Évangile de Jésus Christ selon saint Marc 9,30-37.
En ce temps-là, Jésus traversait la Galilée avec ses disciples, et il ne voulait pas qu’on le sache,
car il enseignait ses disciples en leur disant : « Le Fils de l’homme est livré aux mains des hommes ; ils le tueront et, trois jours après sa mort, il ressuscitera. »
Mais les disciples ne comprenaient pas ces paroles et ils avaient peur de l’interroger.
Ils arrivèrent à Capharnaüm, et, une fois à la maison, Jésus leur demanda : « De quoi discutiez-vous en chemin ? »
Ils se taisaient, car, en chemin, ils avaient discuté entre eux pour savoir qui était le plus grand.
S’étant assis, Jésus appela les Douze et leur dit : « Si quelqu’un veut être le premier, qu’il soit le dernier de tous et le serviteur de tous. »
Prenant alors un enfant, il le plaça au milieu d’eux, l’embrassa, et leur dit :
« Quiconque accueille en mon nom un enfant comme celui-ci, c’est moi qu’il accueille. Et celui qui m’accueille, ce n’est pas moi qu’il accueille, mais Celui qui m’a envoyé. »

COMMENTAIRE

« De quoi discutiez-vous en chemin? » Voilà la question que Jésus nous pose alors que nous nous rassemblons pour faire mémoire du don incroyable que Dieu nous fait en son Fils. Par le simple fait d’être ici réunis, nous proclamons à la face du monde le grand mystère de la mort-résurrection du Christ ainsi que le sérieux de nos vies en tant que disciples. Alors, « de quoi discutiez-vous en chemin », nous demande Jésus? Quelles passions portons-nous pour le monde? Qu’est-ce qui nous inquiète? Qu’est-ce qui nous habite et qui porte l’empreinte même de Jésus et de sa bonne nouvelle?

À travers les plus grands projets que nous pouvons mener, jusqu’aux tâches les plus humbles, nous sommes appelés à être porteurs de l’évangile et du souci de Dieu pour le monde. Et si nous voulons vraiment être fidèles à cette mission, Jésus nous dit : « Si quelqu’un veut être le premier, il sera le dernier de tous et le serviteur de tous. »

Tout dans nos sociétés est orienté vers ce but d’être premier, d’être le meilleur, de se surpasser sans cesse. L’évangile nous fait aussi cette invitation, mais il s’agit plutôt de se surpasser dans l’amour, d’être les premiers à porter le fardeau de ceux et celles qui peinent sur les routes de ce monde.

L’enseignement de Jésus est explicite à ce sujet et incontournable : « Quiconque accueille un petit enfant à cause de mon nom, c’est moi qu’il accueille. » En prenant l’exemple de l’enfant, Jésus nous présente non seulement ce qu’il y a de plus faible dans notre monde, mais il va jusqu’à s’identifier à cet enfant. Là où des personnes sont rejetées, méprisées, persécutées, c’est Jésus lui-même qui souffre et qui est victime.

Alors, de quoi discutez-vous en chemin avec vos frères et vos soeurs dans la foi? Car nous sommes tous en route, ensemble, car nous formons l’Église, le Corps du Christ, et nul ne va au ciel tout seul. Comme l’écrivait le poète Péguy : « L’on ne se sauve pas tout seul. Nul ne retourne seul à la maison du Père. L’un donne la main à l’autre. Le pécheur tient la main du saint et le saint tient la main de Jésus. » Voilà une image évocatrice qui vient nous rappeler que nous sommes tous et toutes des « pèlerins de l’absolu » en marche vers le Royaume.

DONNÉES FOURNIES.
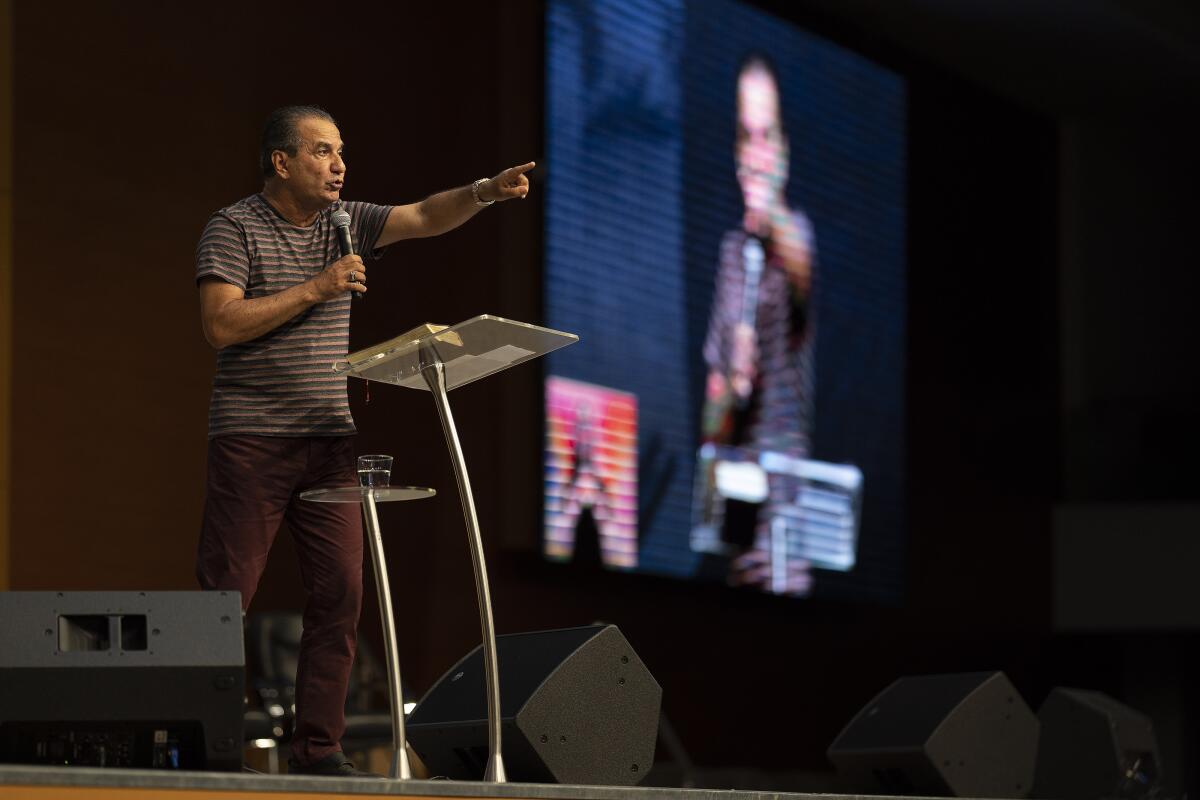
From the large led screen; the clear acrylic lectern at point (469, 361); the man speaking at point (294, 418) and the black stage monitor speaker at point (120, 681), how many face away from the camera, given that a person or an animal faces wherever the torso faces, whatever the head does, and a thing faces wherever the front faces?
1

TRAVAIL DEMANDÉ 1. Relevez toutes les questions formulées dans le premier paragraphe qui suit le mot « COMMENTAIRE » du texte de la page, en ne notant qu'une fois celle qui est posée deux fois.
TRAVAIL DEMANDÉ 2. D'après le texte de la page, sur quel sujet les disciples avaient-ils discuté entre eux en chemin ?

CORRIGÉ 1.
- De quoi discutiez-vous en chemin ?
- Quelles passions portons-nous pour le monde ?
- Qu'est-ce qui nous inquiète ?
- Qu'est-ce qui nous habite et qui porte l'empreinte même de Jésus et de sa bonne nouvelle ?

CORRIGÉ 2. Ils avaient discuté pour savoir qui était le plus grand.